Sehr geehrter Herr Löwenstein,

vielen Dank für Ihre E-Mail.

Die Begrenzung des Menschen gemachten Klimawandels auf maximal 2 Grad Celsius ist eine der zentralen Aufgaben, die die Menschheit zu lösen hat. Die Lösung der Energiefrage ist eine der wichtigsten und schwierigsten Aufgaben in diesem Zusammenhang. Die Endlichkeit der fossilen Energieträger und ihr schädlicher Einfluss auf das Klima und die Gefahren der Atomenergie machen die Energiewende unvermeidbar. Weg von Öl, Kohle und Atom, hin zu erneuerbaren Energien.
Wir GRÜNEN haben vielseitige Konzepte entwickelt, wie Deutschland seine Energieversorgung langfristig sichern kann. Mehr hierzu finden sie unter: http://www.gruene-bundestag.de/cms/energie/rubrik/0/83.energie.html
Ein wichtiger Schritt in die richtige Richtung war das EEG (Erneuerbare Energien Gesetz), das zu rot-grünen Regierungszeiten beschlossen wurde und heute von keiner der im Bundestag vertretenen Fraktionen grundsätzlich in Frage gestellt wird.
Damit das Ziel 100% Erneuerbare Wirklichkeit werden kann, müssen die Potentiale für erneuerbare Energien in Deutschland bestmöglich ausgenutzt werden. Das geht nicht ohne die Windkraft.

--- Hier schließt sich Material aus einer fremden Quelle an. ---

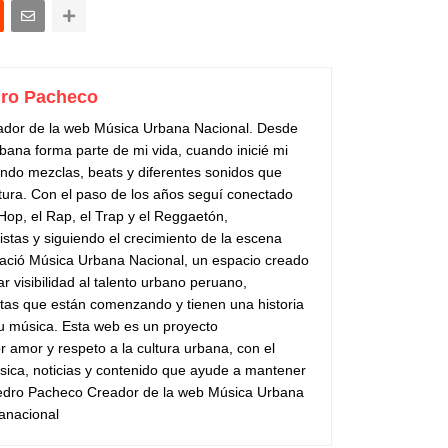
ro Pacheco
ador de la web Música Urbana Nacional. Desde
bana forma parte de mi vida, cuando inicié mi
do mezclas, beats y diferentes sonidos que
tura. Con el paso de los años seguí conectado
 Hop, el Rap, el Trap y el Reggaetón,
stas y siguiendo el crecimiento de la escena
ació Música Urbana Nacional, un espacio creado
ar visibilidad al talento urbano peruano,
stas que están comenzando y tienen una historia
su música. Esta web es un proyecto
 amor y respeto a la cultura urbana, con el
sica, noticias y contenido que ayude a mantener
Pedro Pacheco Creador de la web Música Urbana
anacional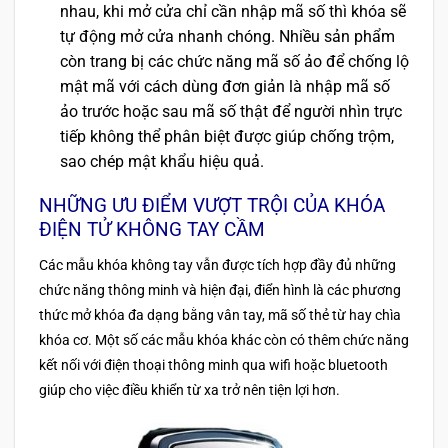
nhau, khi mở cửa chỉ cần nhập mã số thì khóa sẽ
tự động mở cửa nhanh chóng. Nhiều sản phẩm
còn trang bị các chức năng mã số ảo để chống lộ
mật mã với cách dùng đơn giản là nhập mã số
ảo trước hoặc sau mã số thật để người nhìn trực
tiếp không thể phân biệt được giúp chống trộm,
sao chép mật khẩu hiệu quả.
NHỮNG ƯU ĐIỂM VƯỢT TRỘI CỦA KHÓA
ĐIỆN TỬ KHÔNG TAY CẦM
Các mẫu khóa không tay vẫn được tích hợp đầy đủ những
chức năng thông minh và hiện đại, điển hình là các phương
thức mở khóa đa dạng bằng vân tay, mã số thẻ từ hay chìa
khóa cơ. Một số các mẫu khóa khác còn có thêm chức năng
kết nối với điện thoại thông minh qua wifi hoặc bluetooth
giúp cho việc điều khiển từ xa trở nên tiện lợi hơn.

Eine dezentrale Produktion hat aus unserer Sicht mehrere Vorteile. Ein Vorteil ist die Wertschöpfung, die in der Region bleibt und Arbeitsplätze auch in ländlichen Regionen wie Nordhessen schafft. Besonders interessante Ansätze bieten dazu Projekte wie Bürgerwindparks. Ein weiterer Vorteil der dezentralen Energieproduktion ist, dass die Energieverteilung und das Lastmanagement erleichtert werden. Der Wind weht nicht überall gleich. Wenn in dem einen Windpark Flaute herrscht, kann andern Orts Energie produziert werden.

Darüber hinaus ist es unter sicherheitspolitischen Gesichtspunkten gar nicht schlecht, bei der Energie zu einem Teil auch "Selbstversorger" zu sein. Denn Energie wird immer mehr zur geopolitischen Machtfrage. Ansätze wie die von Herrn Dr. Czisch werden von unserer Fraktion mit großem Interesse verfolgt, aber ich warne davor, seine Ideen gegen die dezentrale Energieversorgung auszuspielen und diese sogar als "Lächerlich" zu bezeichnen.

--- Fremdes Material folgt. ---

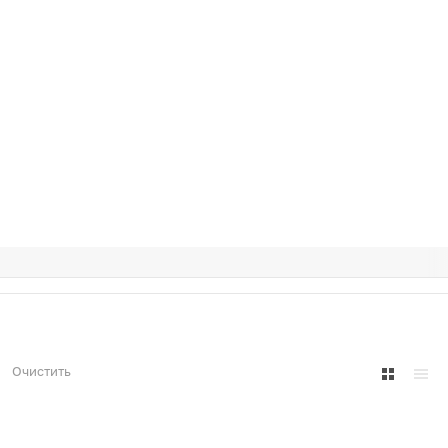
Очистить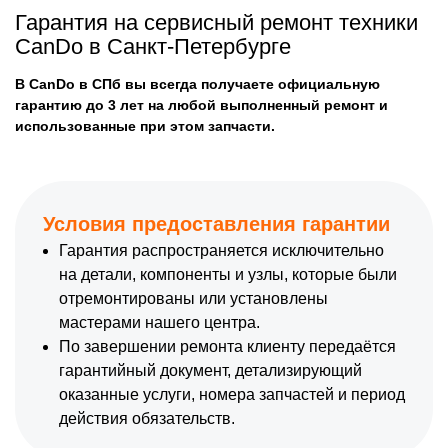
Гарантия на сервисный ремонт техники
CanDo в Санкт-Петербурге
В CanDo в СПб вы всегда получаете официальную
гарантию до 3 лет на любой выполненный ремонт и
использованные при этом запчасти.
Условия предоставления гарантии
Гарантия распространяется исключительно
на детали, компоненты и узлы, которые были
отремонтированы или установлены
мастерами нашего центра.
По завершении ремонта клиенту передаётся
гарантийный документ, детализирующий
оказанные услуги, номера запчастей и период
действия обязательств.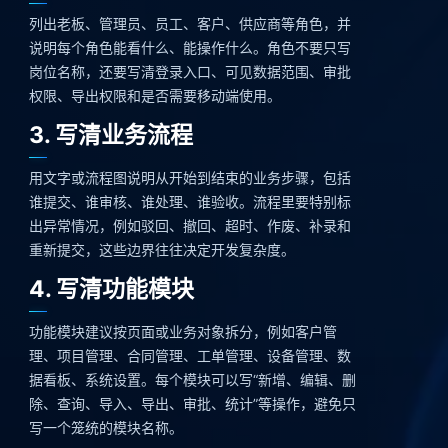
列出老板、管理员、员工、客户、供应商等角色，并
说明每个角色能看什么、能操作什么。角色不要只写
岗位名称，还要写清登录入口、可见数据范围、审批
权限、导出权限和是否需要移动端使用。
3. 写清业务流程
用文字或流程图说明从开始到结束的业务步骤，包括
谁提交、谁审核、谁处理、谁验收。流程里要特别标
出异常情况，例如驳回、撤回、超时、作废、补录和
重新提交，这些边界往往决定开发复杂度。
4. 写清功能模块
功能模块建议按页面或业务对象拆分，例如客户管
理、项目管理、合同管理、工单管理、设备管理、数
据看板、系统设置。每个模块可以写“新增、编辑、删
除、查询、导入、导出、审批、统计”等操作，避免只
写一个笼统的模块名称。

Der Boom, den das Erneuerbare Energien Gesetz in Deutschland ausgelöst hat und von dem nordhessische Firmen wie sms sehr profitiert haben, konnte nur Wirklichkeit werden, weil man vor Ort mit der Energiewende angefangen hat, statt auf die großen Lösungen zu warten. Auch finde ich den Ausdruck "Kleinkram" in Bezug auf die in Wolfhagen geplanten Windkraftanlagen nicht passend. Eine einzige 2 MW Anlage versorgt rund 500 Haushalte mit Strom-Kleinkram sieht für mich anders aus.

In Ihrer Heimatstadt Wolfhagen gibt es dazu einen besonders interessanten Ansatz. Die Stadtwerke Wolfhagen (www.stadtwerke-wolfhagen.de) wollen bis zum Jahr 2015 übers Jahr soviel Strom produzieren, wie in Wolfhagen verbraucht wird. Wenn viele Städte, Gemeinden oder auch Regionen diesem Ansatz folgen wird die Energiewende ein Erfolg. Wir unterstützen das Wolfhagener Modell, das eine direkte Beteiligung der Bürgerinnen und Bürger vorsieht.
Die Grünen haben sich in Nordhessen in den letzten Jahren stark für einen naturverträglichen Ausbau der Erneuerbaren Energien eingesetzt und werden das auch weiterhin tun.